Orang yang bertakwa adalah mampu menahan marah dengan tidak melampiaskan kemarahan walaupun sebenarnya ia mampu melakukannya. Kata al-Kazhimiin berarti penuh dan menutupnya dengan rapat, seperti wadah yang penuh dengan air, lalu ditutup rapat agar tidak tumpah. Ini mengisyaratkan bahwa perasaan marah, sakit hati, dan keinginan untuk menuntut balas masih ada, tapi perasaan itu tidak dituruti melainkan ditahan dan ditutup rapat agar tidak keluar perkataan dan tindakan yang tidak baik.
Dari Ibnu Mas’ud, Rasulullah SAW bersabda:
لَيْسَ الشَّدِيْدُ بِالصُّرَعَةِ ، إِنَّمَا الشَّدِيْدُ الَّذِيْ يَمْلِكُ نَفْسَهُ عِنْدَ الْغَضَبِ.
“Orang yang kuat itu bukanlah yang pandai bergulat, tetapi orang yang kuat ialah orang yang dapat mengendalikan nafsunya ketika marah.” (HR. Muslim)
Dari Mu’adz radhiyallahu ‘anhu, Rasulullah shallallahu ‘alaihi wa sallam bersabda:
مَنْ كَظَمَ غَيْظاً وَهُوَ قَادِرٌ عَلَى أَنْ يُنَفِّذهُ
دَعَأهُ اللهُ عَزَّ وَجَلَّ عَلَى رُؤُوْسِ الْخَلاَئِقِ يَوْمَ الْقِيَامَةِ حَتَّى يُخَيِّرَهُ مِنَ الْحُوْرِ مَا شَاءَ
“Barangsiapa menahan amarahnya padahal mampu meluapkannya, Allah akan memanggilnya di hadapan para makhluk pada hari Kiamat untuk memberinya pilihan bidadari yang ia inginkan.” (HR. Abu Daud)
عَنْ أَبِيْ هُرَيْرَةَ رَضِيَ اللَّهُ عَنْهُ أَنَّ رَجُلًا قَالَ لِلنَّبِيِّ صَلَّى اللَّهُ عَلَيْهِ وَسَلَّمَ : أَوْصِنِيْ ، قَالَ : (( لَا تَغْضَبْ )). فَرَدَّدَ مِرَارًا ؛ قَالَ : (( لَا تَغْضَبْ )). رَوَاهُ الْبُخَارِيُّ
Dari Abu Hurairah, bahwa seseorang berkata kepada Rasulullah, “Berwasiatlah kepadaku.” Beliau bersabda, “Jangan menjadi seorang pemarah”. Kemudian diulang-ulang beberapa kali.
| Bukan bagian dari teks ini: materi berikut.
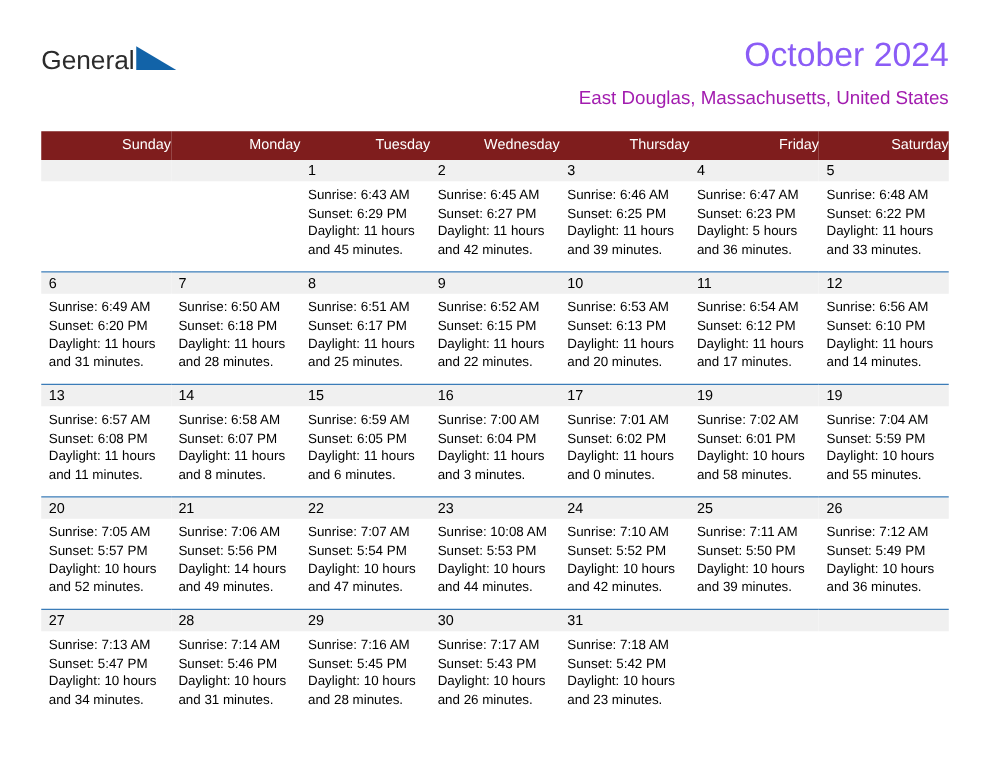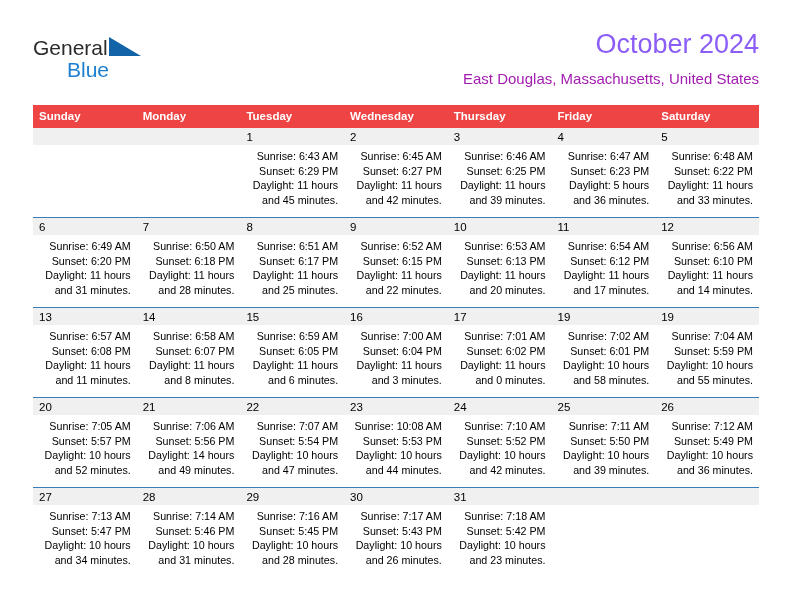"Blue" span.logo-blue { html: <span>Blue</span> -> none }
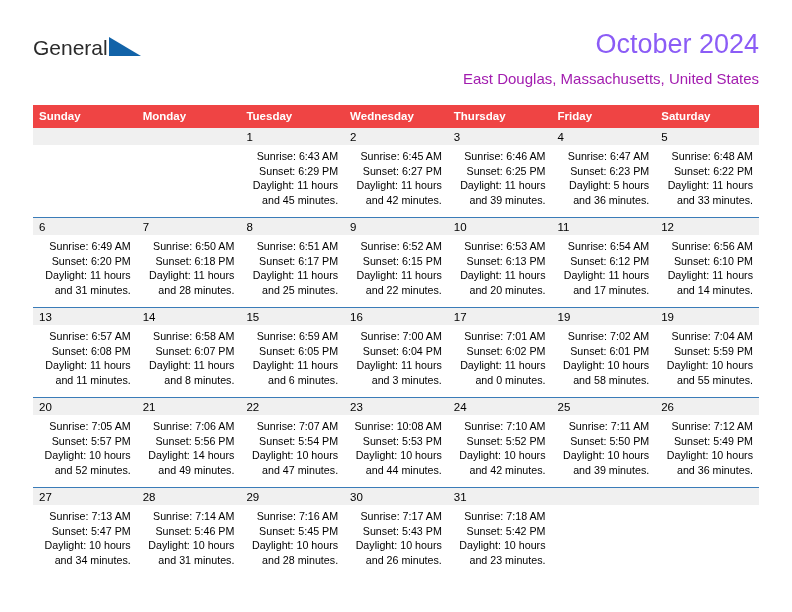"Sunday" .calendar th { background: #ef4444 -> #7f1d1d; font-weight: bold -> normal; text-align: left -> right }
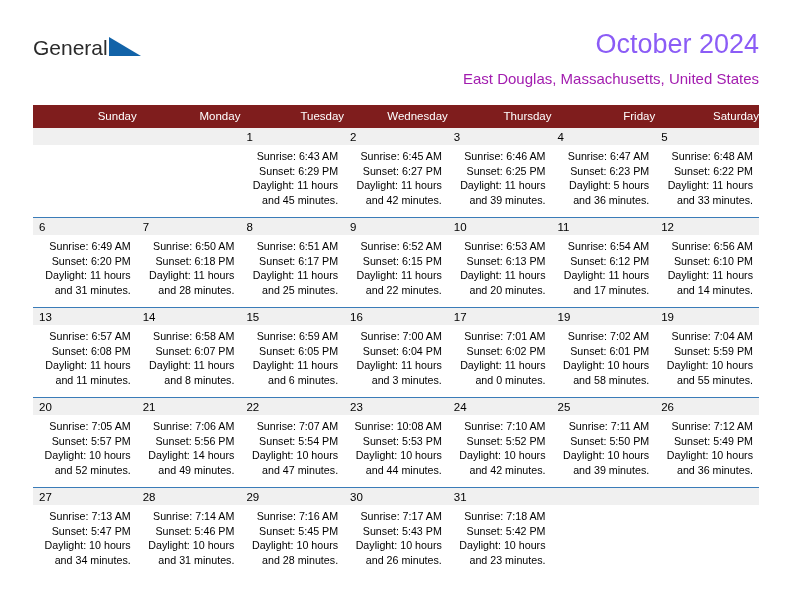"Sunrise: 6:43 AM" .cell-body { text-align: right -> none }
Dan beliau bersabda, “Janganlah menjadi orang pemarah.” (HR. Bukhari).
Jadi, marah adalah salah satu tool dalam kepemimpinan. Tapi layaknya alat bantu yang lain harus digunakan secara bijaksana. Jangan sering-sering dipakai. Salah-salah menggunakan bisa berbahaya, seperti ungkapan senjata makan tuan. Menahan dan mengubahnya ke bantuk energi positif, itu lebih baik. Oleh karena itu, berhati – hatilah, seperti menghindari apa yang ditulis oleh Aidh bin Abdullah Al-Qarni – penulis La Tahzan. Ia berpesan, “Berhati-hatilah terhadap keributan, karena ia sangat melelahkan. Jauhilah sikap mencerca dan mencela, karena ia sangat menyiksa.” Itulah marah. Untuk itu berdoalah selalu seperti doa Rasulullah SAW ini. Rasulullah SAW bersabda,
أَسْأَلُكَ كَلِمَةَ الْحَقِّ فِي الْغَضَبِ وَالرِّضَى.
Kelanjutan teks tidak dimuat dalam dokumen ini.